This is similar to the initiator column in Chromium's developer tools
interface, but 1. for every action and event that happened during a
page's execution, 2. serialized in a graph format that enables after-the-fact
measurements and investigations, and 3. with an even higher level of
accuracy.
PageGraph has three parts:
- patches and additions to the version of Blink included in desktop and Android versions of the Brave Browser.
- pagegraph-crawl, a node program for crawling pages in PageGraph and recording the output as GraphML format XML files, and
- pagegraph-query, this tool, for querying and asking questions of the resulting PageGraph recordings.

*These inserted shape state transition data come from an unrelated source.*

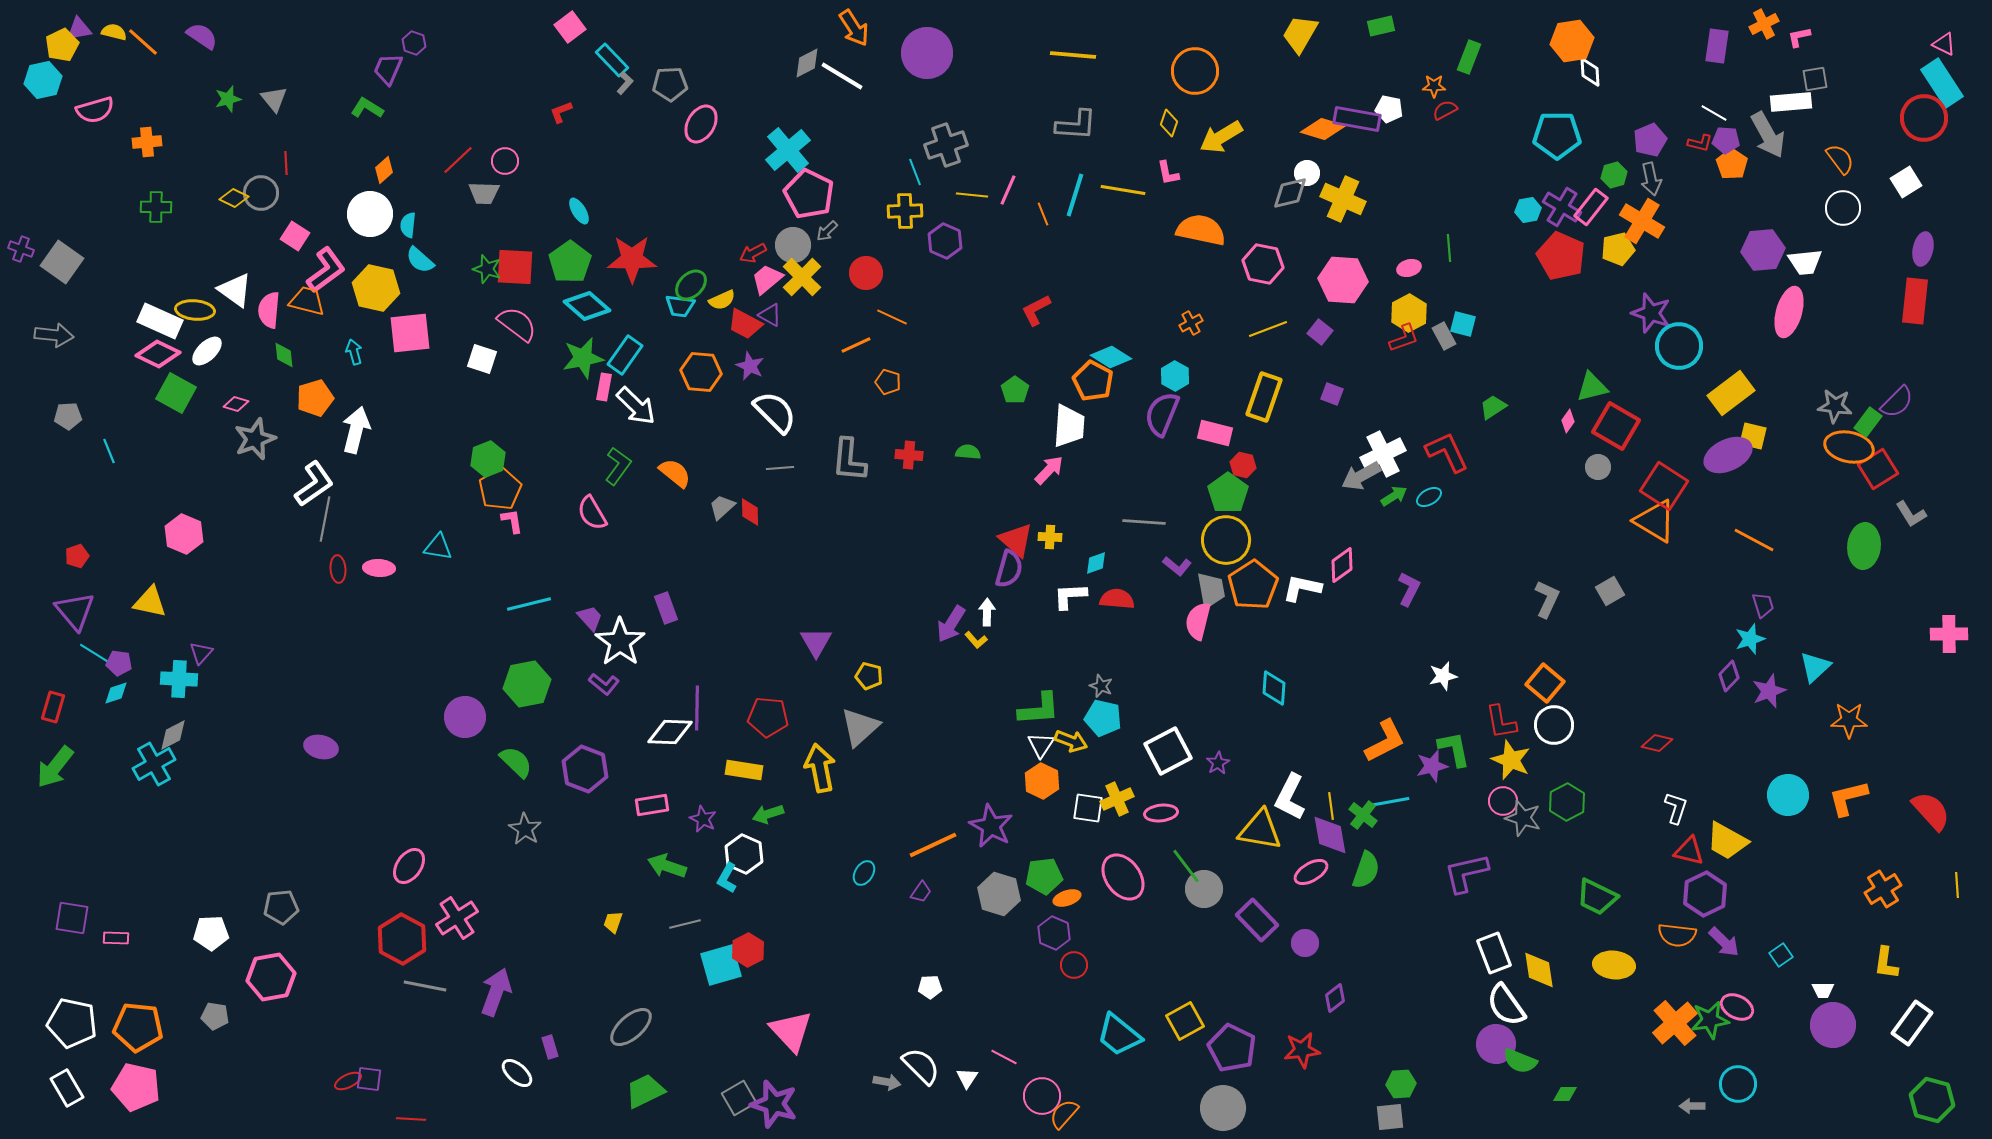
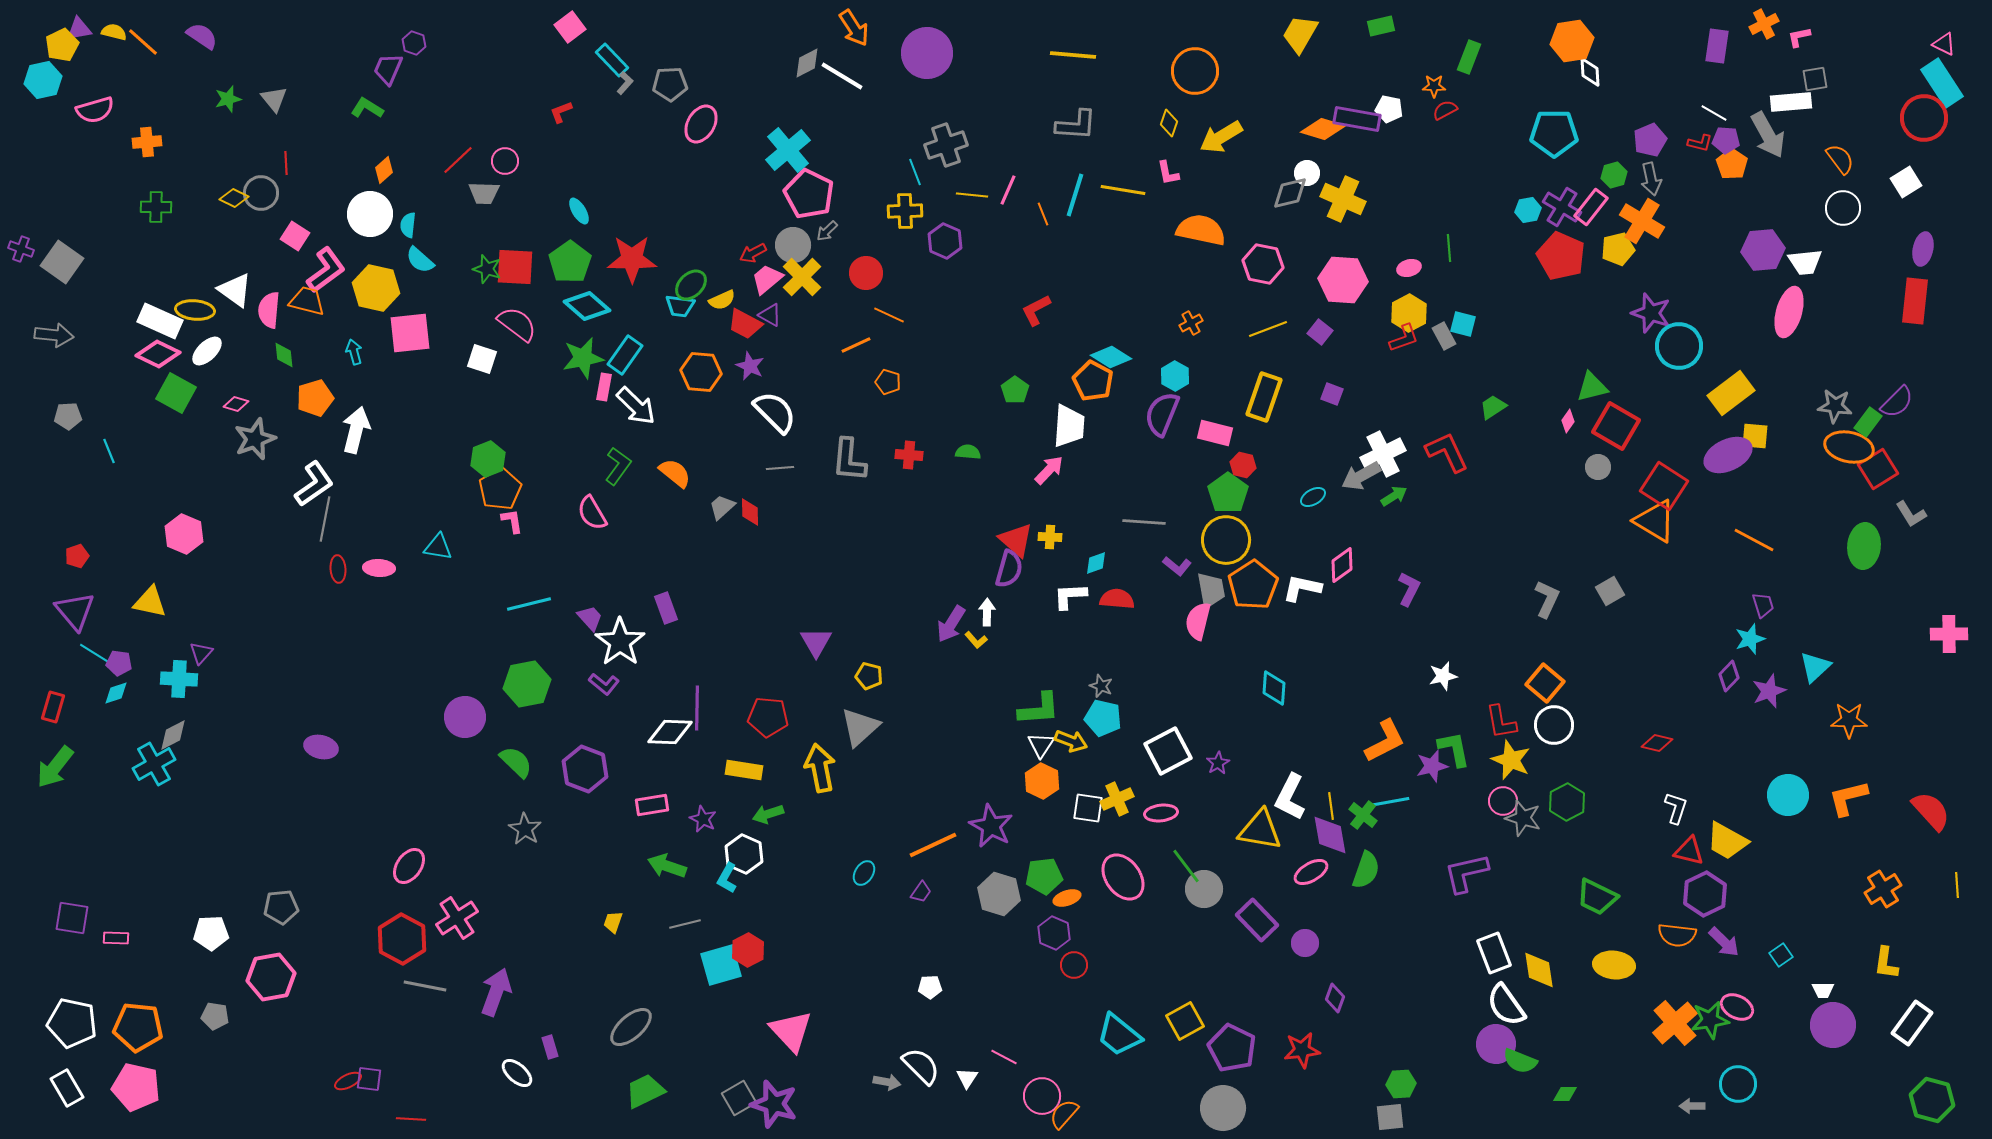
cyan pentagon at (1557, 135): moved 3 px left, 2 px up
orange line at (892, 317): moved 3 px left, 2 px up
yellow square at (1753, 436): moved 2 px right; rotated 8 degrees counterclockwise
cyan ellipse at (1429, 497): moved 116 px left
purple diamond at (1335, 998): rotated 32 degrees counterclockwise
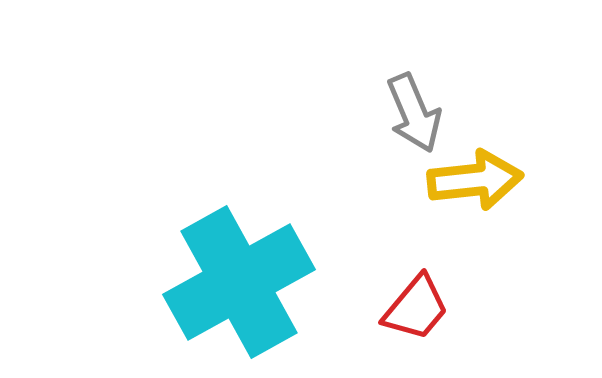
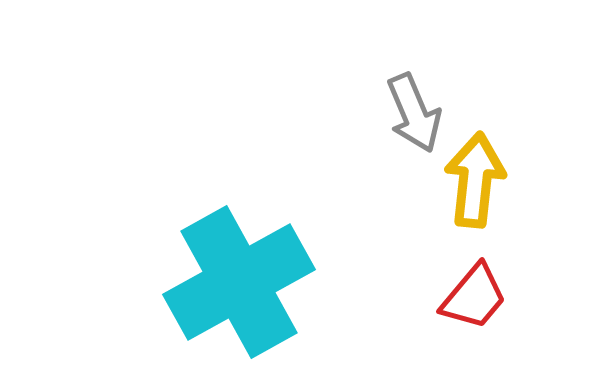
yellow arrow: rotated 78 degrees counterclockwise
red trapezoid: moved 58 px right, 11 px up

This main way to use this tool is from the commandline, through the included
pagegraph-query command (or the included run.py script). Different
kinds of queries are wrapped up as subcommands. You can find more information
about each of these queries using --help.
usage: PageGraph Query [-h] [--version] [--debug]
{elm,html,js-calls,requests,scripts,subframes,unknown,validate} ...
Extracts information about a Web page's execution from a PageGraph recordings.
positional arguments:
{elm,html,js-calls,requests,scripts,subframes,unknown,validate}
elm Print information about a node or edge in the graph.
html Print information about the HTML elements in a
document.
js-calls Print information about JS calls made during page
execution.
requests Print information about requests made during
execution.
scripts Print information about JS execution during page
execution.
subframes Print information about subframes created by page.
unknown Print information about any events that occurred where
we could not attribute the script event to a running
script. (note this is different from the 'validate'
command, which only checks if the structure of the
graph is as expected).
validate Runs all validation and structure checks against a
graph.
options:
-h, --help show this help message and exit
--version show program's version number and exit
--debug